@pi-unipi/cocoindex

CocoIndex integration for Pi — AST-aware content indexing, semantic vector search, and incremental pipeline management

Packages

Package details

extension

Install @pi-unipi/cocoindex from npm and Pi will load the resources declared by the package manifest.

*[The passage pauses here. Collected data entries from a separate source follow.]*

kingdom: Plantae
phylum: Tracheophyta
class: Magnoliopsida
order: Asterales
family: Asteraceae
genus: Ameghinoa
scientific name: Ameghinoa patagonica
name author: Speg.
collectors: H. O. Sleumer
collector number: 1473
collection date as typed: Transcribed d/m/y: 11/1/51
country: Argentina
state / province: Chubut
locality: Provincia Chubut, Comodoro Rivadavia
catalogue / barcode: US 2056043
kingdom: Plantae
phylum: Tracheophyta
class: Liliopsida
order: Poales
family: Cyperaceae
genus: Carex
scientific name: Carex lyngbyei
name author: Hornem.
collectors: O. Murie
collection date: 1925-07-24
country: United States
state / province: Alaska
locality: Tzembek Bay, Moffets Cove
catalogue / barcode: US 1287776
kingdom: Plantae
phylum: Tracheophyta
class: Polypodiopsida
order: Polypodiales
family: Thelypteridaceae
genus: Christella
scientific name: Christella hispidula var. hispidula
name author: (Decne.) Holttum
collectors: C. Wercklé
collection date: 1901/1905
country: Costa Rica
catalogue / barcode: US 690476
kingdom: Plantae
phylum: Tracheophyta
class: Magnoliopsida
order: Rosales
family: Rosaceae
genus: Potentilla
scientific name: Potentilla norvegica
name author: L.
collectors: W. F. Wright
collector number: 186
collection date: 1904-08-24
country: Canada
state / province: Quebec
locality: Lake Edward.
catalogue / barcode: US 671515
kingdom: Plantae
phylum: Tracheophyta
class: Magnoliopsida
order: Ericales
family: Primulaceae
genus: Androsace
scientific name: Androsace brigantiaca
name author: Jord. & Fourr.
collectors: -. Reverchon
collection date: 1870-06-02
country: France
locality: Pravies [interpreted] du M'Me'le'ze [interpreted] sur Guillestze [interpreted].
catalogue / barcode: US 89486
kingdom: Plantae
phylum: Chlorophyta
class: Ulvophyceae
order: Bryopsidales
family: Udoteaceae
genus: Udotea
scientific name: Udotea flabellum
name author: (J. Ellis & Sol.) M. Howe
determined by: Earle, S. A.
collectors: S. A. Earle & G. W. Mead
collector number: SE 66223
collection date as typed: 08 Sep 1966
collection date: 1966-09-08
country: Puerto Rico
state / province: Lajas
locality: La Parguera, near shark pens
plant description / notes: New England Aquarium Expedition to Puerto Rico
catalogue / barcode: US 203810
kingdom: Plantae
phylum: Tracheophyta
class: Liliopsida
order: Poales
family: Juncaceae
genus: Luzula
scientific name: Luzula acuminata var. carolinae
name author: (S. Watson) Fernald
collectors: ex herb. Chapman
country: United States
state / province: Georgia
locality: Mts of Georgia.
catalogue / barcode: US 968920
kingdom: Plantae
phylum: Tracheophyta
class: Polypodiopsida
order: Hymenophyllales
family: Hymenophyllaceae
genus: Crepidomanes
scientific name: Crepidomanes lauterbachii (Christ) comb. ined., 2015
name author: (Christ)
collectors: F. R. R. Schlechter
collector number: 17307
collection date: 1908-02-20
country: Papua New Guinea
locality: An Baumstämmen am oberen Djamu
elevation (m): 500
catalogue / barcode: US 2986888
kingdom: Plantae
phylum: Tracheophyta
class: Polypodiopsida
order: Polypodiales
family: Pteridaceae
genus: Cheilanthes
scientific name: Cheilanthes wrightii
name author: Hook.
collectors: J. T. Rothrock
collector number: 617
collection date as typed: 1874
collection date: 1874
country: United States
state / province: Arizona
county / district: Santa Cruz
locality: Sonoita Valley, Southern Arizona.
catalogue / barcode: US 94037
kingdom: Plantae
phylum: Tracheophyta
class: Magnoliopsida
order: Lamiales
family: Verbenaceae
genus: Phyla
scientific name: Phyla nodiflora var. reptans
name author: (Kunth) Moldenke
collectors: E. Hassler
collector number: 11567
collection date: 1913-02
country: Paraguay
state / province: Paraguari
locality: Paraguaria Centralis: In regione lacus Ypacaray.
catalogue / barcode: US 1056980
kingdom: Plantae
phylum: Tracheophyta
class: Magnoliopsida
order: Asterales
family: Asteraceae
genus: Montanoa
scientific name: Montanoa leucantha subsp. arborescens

$ pi install npm:@pi-unipi/cocoindex
Package
@pi-unipi/cocoindex
Version
2.0.13
Published
Jun 1, 2026
Downloads
2,102/mo · 134/wk
Author
neuron-mr-white
License
MIT
Types
extension
Size
61.9 KB
Dependencies
1 dependency · 4 peers
Pi manifest JSON
{
  "extensions": [],
  "skills": [],
  "prompts": [],
  "themes": []
}

Security note

Pi packages can execute code and influence agent behavior. Review the source before installing third-party packages.

README

@pi-unipi/cocoindex

CocoIndex integration for Pi coding agent — AST-aware content indexing, semantic vector search, and incremental pipeline management.

Overview

Replaces the compactor's FTS5-based content indexing with CocoIndex, providing:

  • AST-aware code chunking — language-aware splitting for code files
  • Semantic vector search — find content by meaning, not just keywords
  • Incremental indexing — only reprocesses changed files (delta-only)
  • LanceDB storage — zero-config, local file-based vector database
  • Shared embeddings — reuses memory package's OpenRouter API key and model

Prerequisites

  1. Python 3.10+
  2. CocoIndex CLI: pip install cocoindex 'cocoindex[lancedb]' (requires cocoindex >= 1.0)
  3. LanceDB SDK (optional, for search): npm install @lancedb/lancedb
  4. Embedding API key — configured via /unipi:memory-settings

Quick Start

# 1. Initialize the pipeline (once per project)
/unipi:cocoindex-init

# 2. Index the project
/unipi:cocoindex-update

# 3. Search indexed content
cocoindex_search({ query: "how does authentication work?" })

Architecture

Project files ──→ localfs.walk_dir (recursive)
                      │
                      ▼
              chunk_text (@coco.fn, memoized)
                      │
                      ▼
              LanceDB target (via ContextKey)
                      │
                      ▼
              Vector search → ranked results

Uses cocoindex v1.0+ App/fn/mount API with:

  • @coco.lifespan for async environment setup (LanceDB connection)
  • @coco.fn for memoized processing functions
  • coco.mount() / coco.mount_target() for component management
  • localfs.walk_dir for file enumeration
  • lancedb.TableTarget for row-level target state management

Tools

Tool Description
cocoindex_search Search indexed content (semantic vector when available, LanceDB FTS when available, lexical fallback for text-only indexes)
cocoindex_status Check indexing status, freshness, doc count

Commands

Command Description
/unipi:cocoindex-update Run incremental indexing
/unipi:cocoindex-status Show pipeline status
/unipi:cocoindex-init Scaffold default pipeline
/unipi:cocoindex-settings View configuration

Configuration

  • Pipeline: .unipi/cocoindex/main.py — auto-generated, fully customizable
  • Data store: .unipi/cocoindex/.lancedb/
  • Embeddings: ~/.unipi/memory/config.json (shared with memory package)
  • Search fallback: Existing text-only LanceDB tables remain searchable through a lexical scan fallback when no vector column or FTS index exists

What Changed from FTS5

This package replaces compactor's content indexing subsystem:

Feature Before (FTS5) After (CocoIndex)
Chunking Heading/paragraph AST-aware recursive
Search BM25 + trigram Vector + full-text
Incremental No (full re-index) Yes (delta-only)
Storage SQLite FTS5 LanceDB

Status

⚠️ Experimental — This is an experiment/cocoindex branch feature. Not yet merged to main.